→ How to complete this task: Skip the pictures, please, and write out exactly the lines from the opening of the data through the line containing "- Statistics and Probability".

------ Task material

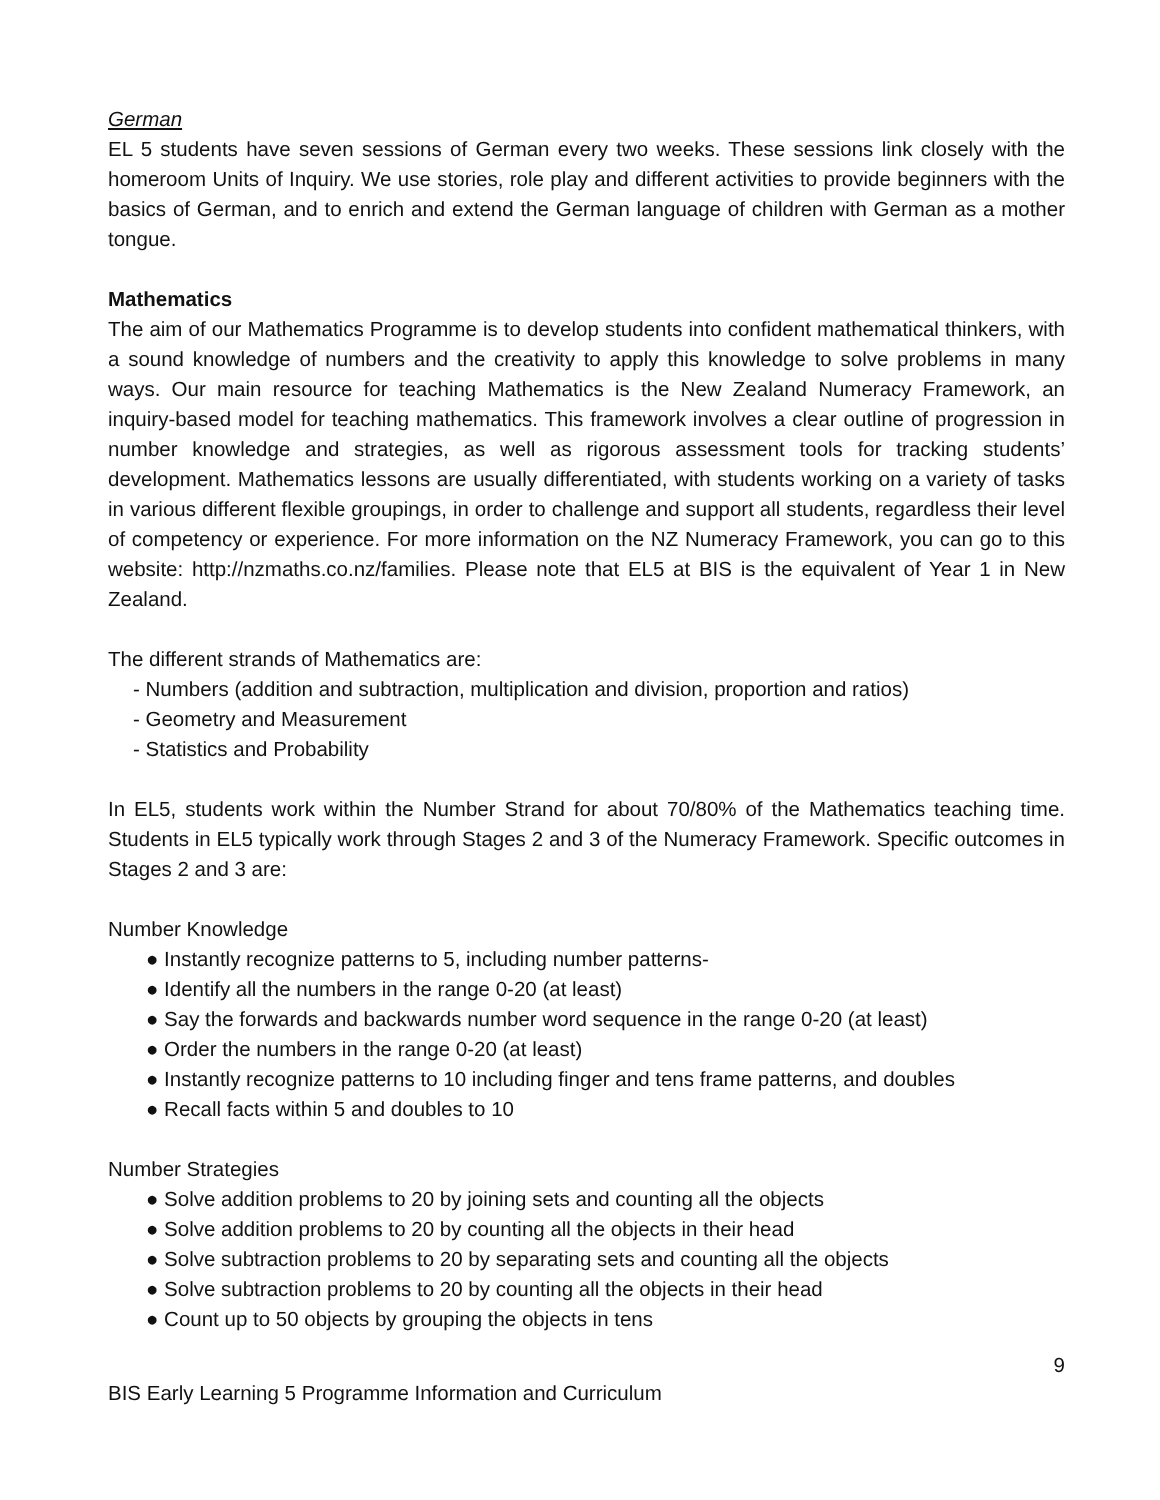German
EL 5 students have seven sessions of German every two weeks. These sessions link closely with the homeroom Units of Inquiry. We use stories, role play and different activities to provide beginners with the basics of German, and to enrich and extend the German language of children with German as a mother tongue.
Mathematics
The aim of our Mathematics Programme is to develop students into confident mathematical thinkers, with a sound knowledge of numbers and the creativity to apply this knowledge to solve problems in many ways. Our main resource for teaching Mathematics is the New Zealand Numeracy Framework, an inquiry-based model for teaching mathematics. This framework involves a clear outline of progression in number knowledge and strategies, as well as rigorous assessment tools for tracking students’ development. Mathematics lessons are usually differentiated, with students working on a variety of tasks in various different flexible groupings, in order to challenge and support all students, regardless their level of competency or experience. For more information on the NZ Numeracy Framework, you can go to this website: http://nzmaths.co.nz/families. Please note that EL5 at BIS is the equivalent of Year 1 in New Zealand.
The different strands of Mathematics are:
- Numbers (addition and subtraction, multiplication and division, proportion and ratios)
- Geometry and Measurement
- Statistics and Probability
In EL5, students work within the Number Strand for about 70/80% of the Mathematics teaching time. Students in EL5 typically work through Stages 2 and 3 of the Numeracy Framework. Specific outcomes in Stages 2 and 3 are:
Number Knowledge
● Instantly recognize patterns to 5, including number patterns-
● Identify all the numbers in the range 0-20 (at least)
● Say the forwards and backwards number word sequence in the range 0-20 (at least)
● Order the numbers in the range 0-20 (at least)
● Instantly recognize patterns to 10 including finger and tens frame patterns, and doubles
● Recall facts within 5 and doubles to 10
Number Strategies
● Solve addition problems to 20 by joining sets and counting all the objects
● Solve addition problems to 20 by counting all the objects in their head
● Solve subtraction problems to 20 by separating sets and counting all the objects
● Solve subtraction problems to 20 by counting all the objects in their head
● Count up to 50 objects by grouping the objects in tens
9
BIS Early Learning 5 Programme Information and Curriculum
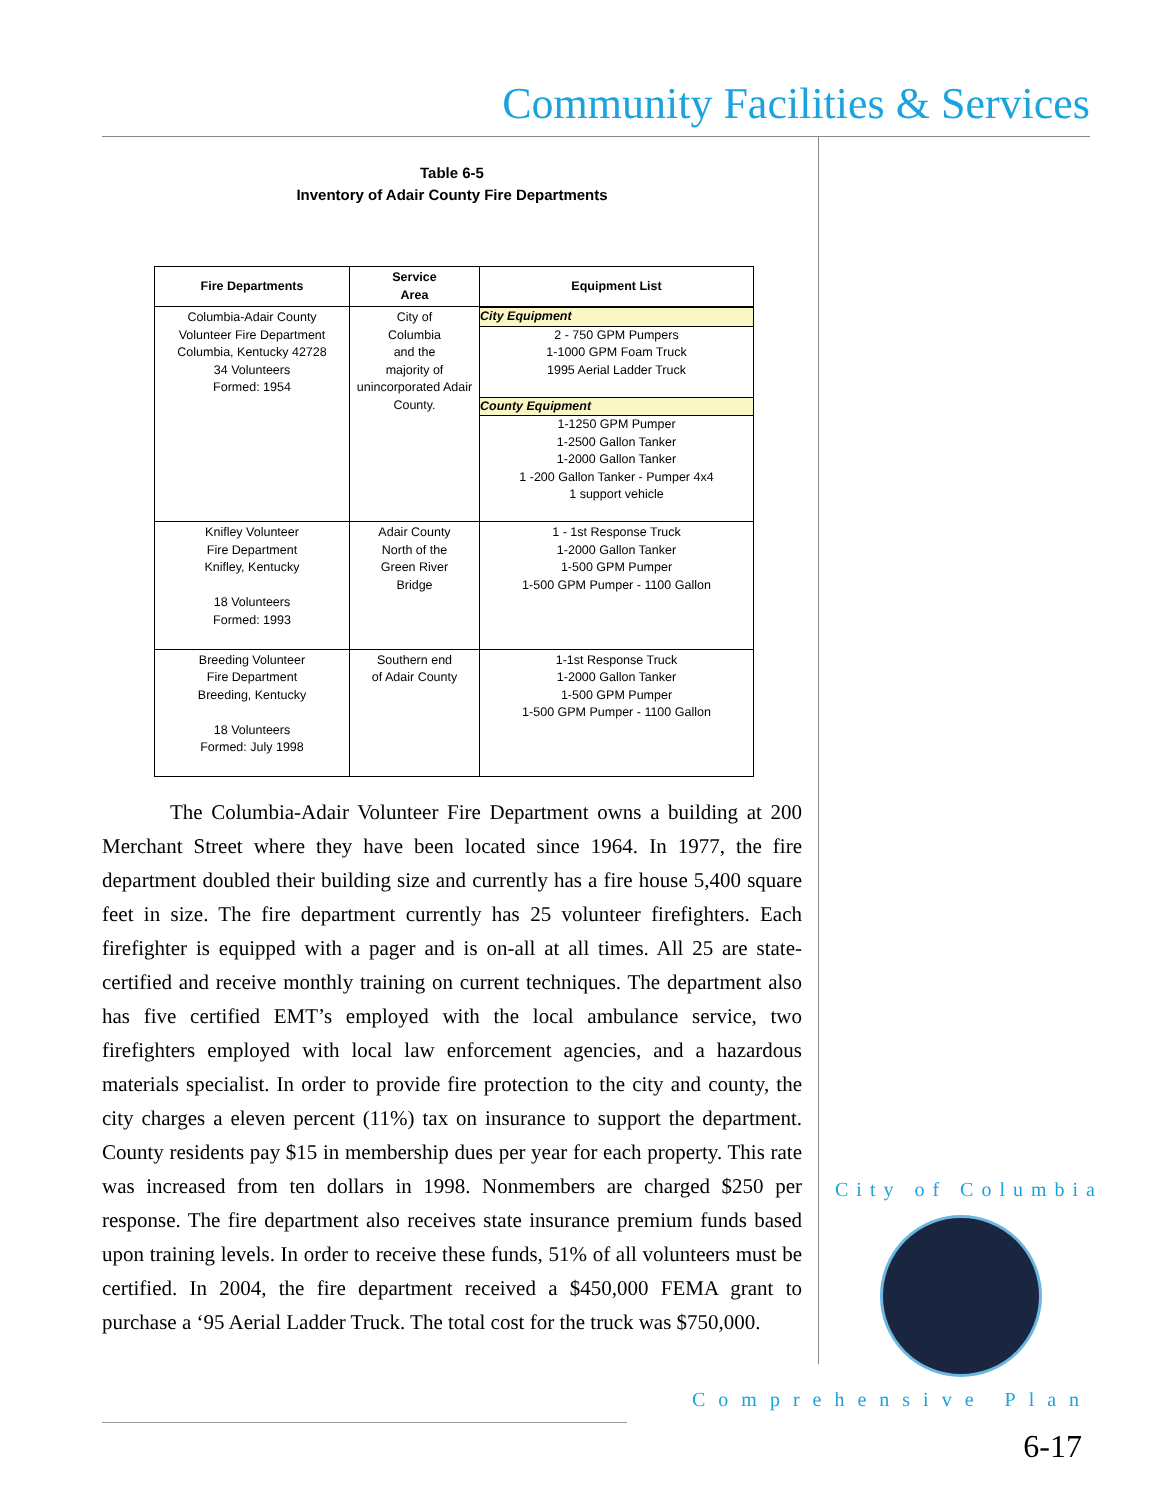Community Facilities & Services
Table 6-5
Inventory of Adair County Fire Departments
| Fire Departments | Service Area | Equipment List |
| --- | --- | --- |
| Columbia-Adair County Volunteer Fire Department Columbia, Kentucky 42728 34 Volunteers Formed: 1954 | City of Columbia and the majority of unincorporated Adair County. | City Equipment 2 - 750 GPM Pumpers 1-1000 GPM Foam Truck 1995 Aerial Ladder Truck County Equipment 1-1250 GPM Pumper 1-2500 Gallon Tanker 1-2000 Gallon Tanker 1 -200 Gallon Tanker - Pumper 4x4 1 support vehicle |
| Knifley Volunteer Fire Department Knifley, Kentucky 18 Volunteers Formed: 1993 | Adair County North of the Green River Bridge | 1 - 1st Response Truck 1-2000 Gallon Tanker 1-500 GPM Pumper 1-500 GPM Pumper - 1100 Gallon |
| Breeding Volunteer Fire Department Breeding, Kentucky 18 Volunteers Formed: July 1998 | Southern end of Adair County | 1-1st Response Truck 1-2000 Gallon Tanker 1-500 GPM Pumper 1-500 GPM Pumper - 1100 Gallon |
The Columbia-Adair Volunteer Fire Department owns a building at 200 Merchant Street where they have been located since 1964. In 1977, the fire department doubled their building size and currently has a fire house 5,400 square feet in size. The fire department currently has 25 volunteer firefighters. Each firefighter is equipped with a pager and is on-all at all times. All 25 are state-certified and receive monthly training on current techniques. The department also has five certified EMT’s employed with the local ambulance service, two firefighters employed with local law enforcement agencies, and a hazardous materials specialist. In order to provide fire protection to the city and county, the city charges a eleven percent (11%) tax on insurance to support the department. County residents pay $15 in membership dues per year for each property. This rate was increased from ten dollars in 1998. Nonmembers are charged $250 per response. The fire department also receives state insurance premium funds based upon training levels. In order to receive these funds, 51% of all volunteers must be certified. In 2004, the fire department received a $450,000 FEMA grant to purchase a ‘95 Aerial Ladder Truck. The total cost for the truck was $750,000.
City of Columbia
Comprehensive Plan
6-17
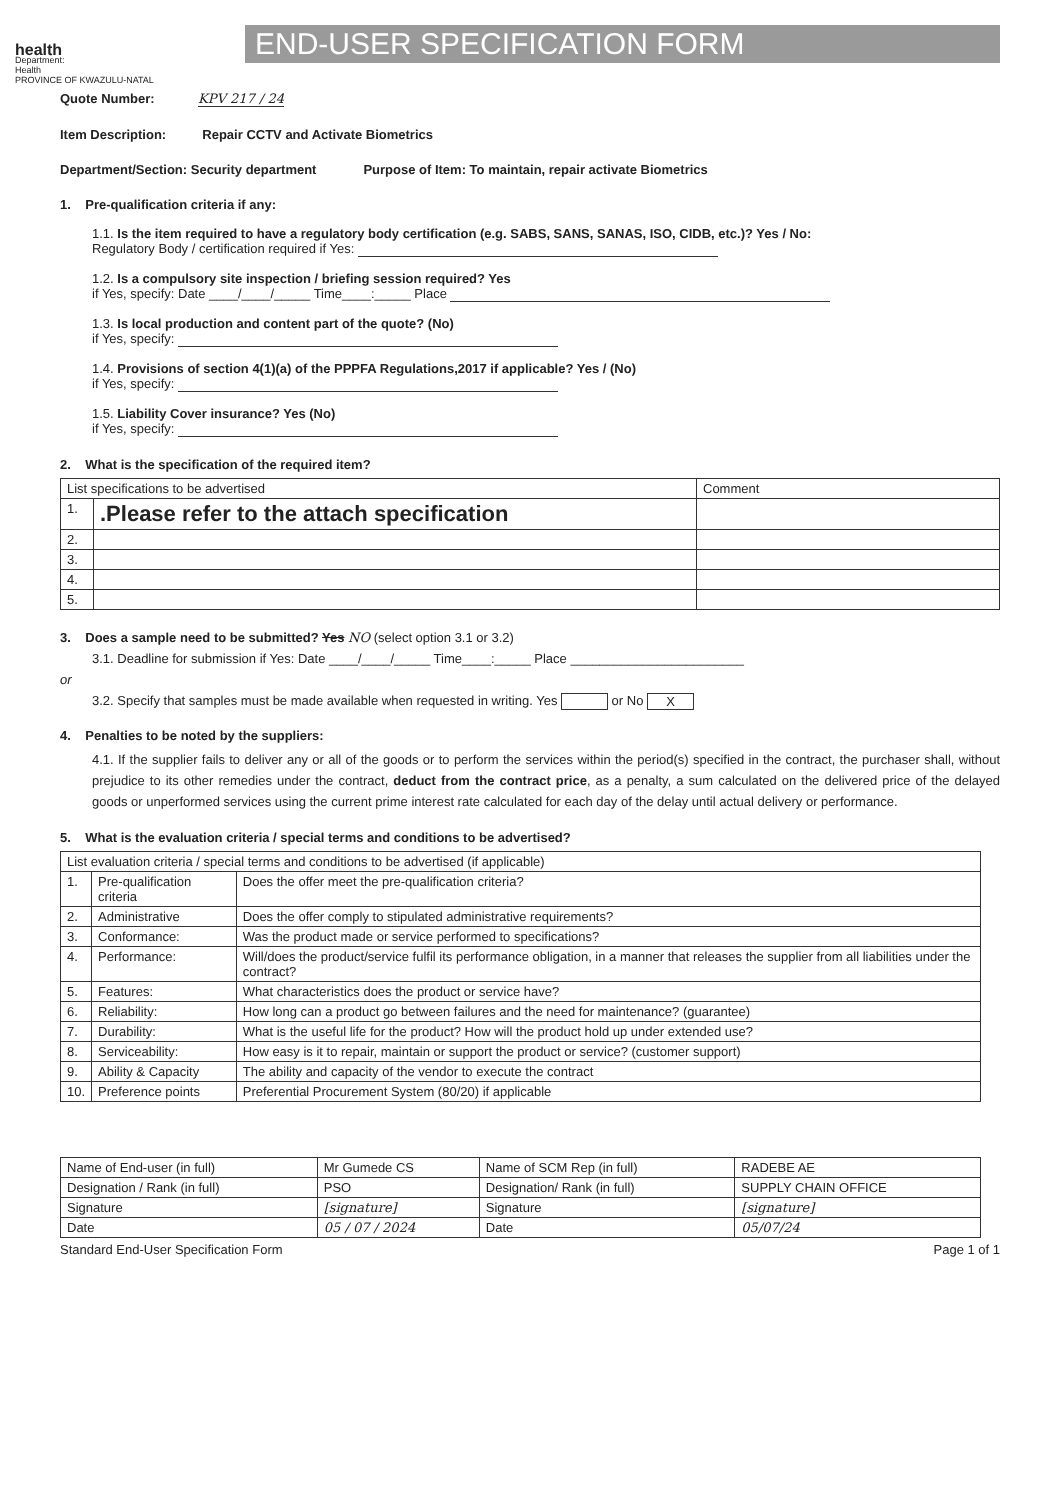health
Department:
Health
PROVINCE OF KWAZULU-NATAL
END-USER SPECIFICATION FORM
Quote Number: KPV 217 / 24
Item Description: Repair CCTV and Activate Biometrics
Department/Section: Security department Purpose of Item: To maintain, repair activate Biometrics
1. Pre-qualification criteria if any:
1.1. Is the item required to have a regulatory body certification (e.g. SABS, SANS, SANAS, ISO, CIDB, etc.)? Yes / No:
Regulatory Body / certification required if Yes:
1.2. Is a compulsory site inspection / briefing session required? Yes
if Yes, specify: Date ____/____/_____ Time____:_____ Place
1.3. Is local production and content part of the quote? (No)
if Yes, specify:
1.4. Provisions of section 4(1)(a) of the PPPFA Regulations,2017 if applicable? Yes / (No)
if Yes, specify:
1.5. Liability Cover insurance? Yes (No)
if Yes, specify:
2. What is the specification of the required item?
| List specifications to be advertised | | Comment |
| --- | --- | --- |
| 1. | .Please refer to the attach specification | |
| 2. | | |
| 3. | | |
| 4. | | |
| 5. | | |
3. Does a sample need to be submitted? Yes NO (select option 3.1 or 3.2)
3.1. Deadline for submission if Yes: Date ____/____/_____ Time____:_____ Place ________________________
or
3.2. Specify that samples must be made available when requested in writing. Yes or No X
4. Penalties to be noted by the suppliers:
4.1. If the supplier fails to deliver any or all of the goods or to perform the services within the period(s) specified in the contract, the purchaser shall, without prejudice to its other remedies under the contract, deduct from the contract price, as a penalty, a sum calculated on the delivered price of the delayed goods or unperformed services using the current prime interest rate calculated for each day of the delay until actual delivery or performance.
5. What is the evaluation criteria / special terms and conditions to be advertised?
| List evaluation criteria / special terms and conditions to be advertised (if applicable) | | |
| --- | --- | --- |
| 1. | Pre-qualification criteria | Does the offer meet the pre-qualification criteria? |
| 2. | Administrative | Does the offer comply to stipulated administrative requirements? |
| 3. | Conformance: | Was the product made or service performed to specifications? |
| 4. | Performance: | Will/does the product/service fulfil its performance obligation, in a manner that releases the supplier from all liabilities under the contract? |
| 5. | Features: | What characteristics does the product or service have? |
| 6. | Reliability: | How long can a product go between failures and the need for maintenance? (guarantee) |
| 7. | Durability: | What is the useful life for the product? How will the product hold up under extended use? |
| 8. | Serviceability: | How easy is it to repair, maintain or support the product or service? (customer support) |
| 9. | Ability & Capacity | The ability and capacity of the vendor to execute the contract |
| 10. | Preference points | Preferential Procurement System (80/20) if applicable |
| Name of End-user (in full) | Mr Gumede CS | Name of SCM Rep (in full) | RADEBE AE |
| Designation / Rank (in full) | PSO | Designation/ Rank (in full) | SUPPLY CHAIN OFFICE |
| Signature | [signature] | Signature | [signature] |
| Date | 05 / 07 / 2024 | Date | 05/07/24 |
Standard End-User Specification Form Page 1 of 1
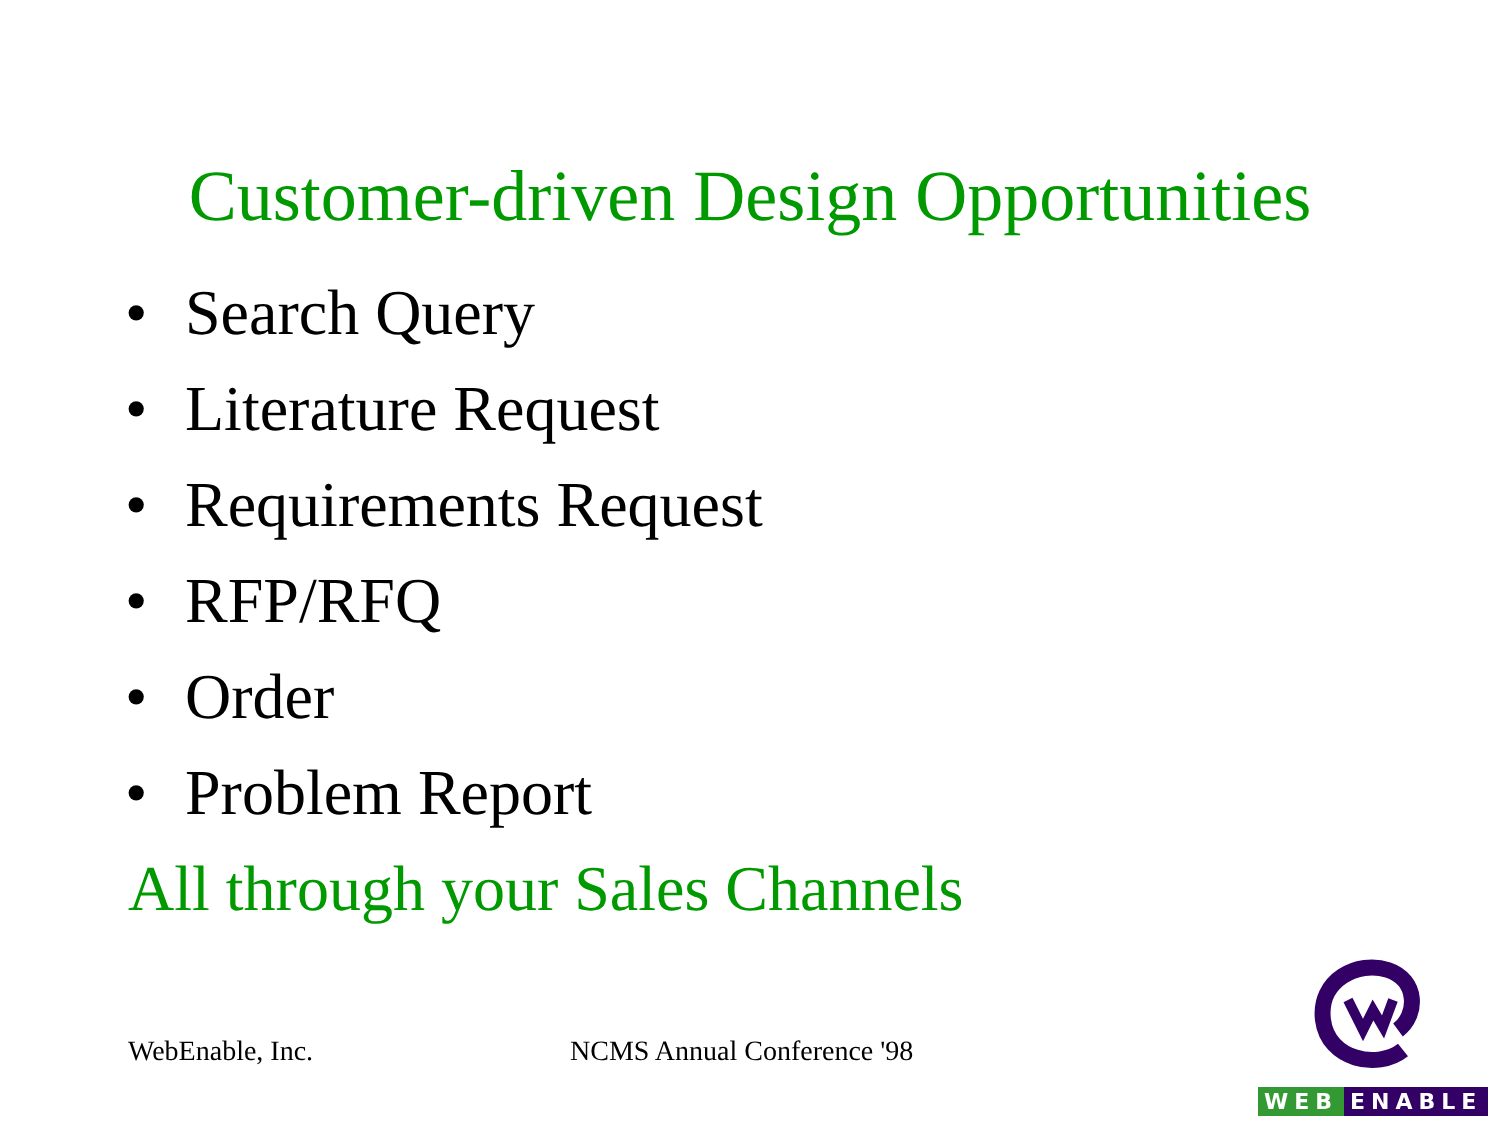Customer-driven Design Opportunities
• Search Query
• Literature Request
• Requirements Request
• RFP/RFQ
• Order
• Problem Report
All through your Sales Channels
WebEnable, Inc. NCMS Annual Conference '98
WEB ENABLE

------------

→ Written response:
German
EL 5 students have seven sessions of German every two weeks. These sessions link closely with the homeroom Units of Inquiry. We use stories, role play and different activities to provide beginners with the basics of German, and to enrich and extend the German language of children with German as a mother tongue.
Mathematics
The aim of our Mathematics Programme is to develop students into confident mathematical thinkers, with a sound knowledge of numbers and the creativity to apply this knowledge to solve problems in many ways. Our main resource for teaching Mathematics is the New Zealand Numeracy Framework, an inquiry-based model for teaching mathematics. This framework involves a clear outline of progression in number knowledge and strategies, as well as rigorous assessment tools for tracking students’ development. Mathematics lessons are usually differentiated, with students working on a variety of tasks in various different flexible groupings, in order to challenge and support all students, regardless their level of competency or experience. For more information on the NZ Numeracy Framework, you can go to this website: http://nzmaths.co.nz/families. Please note that EL5 at BIS is the equivalent of Year 1 in New Zealand.
The different strands of Mathematics are:
- Numbers (addition and subtraction, multiplication and division, proportion and ratios)
- Geometry and Measurement
- Statistics and Probability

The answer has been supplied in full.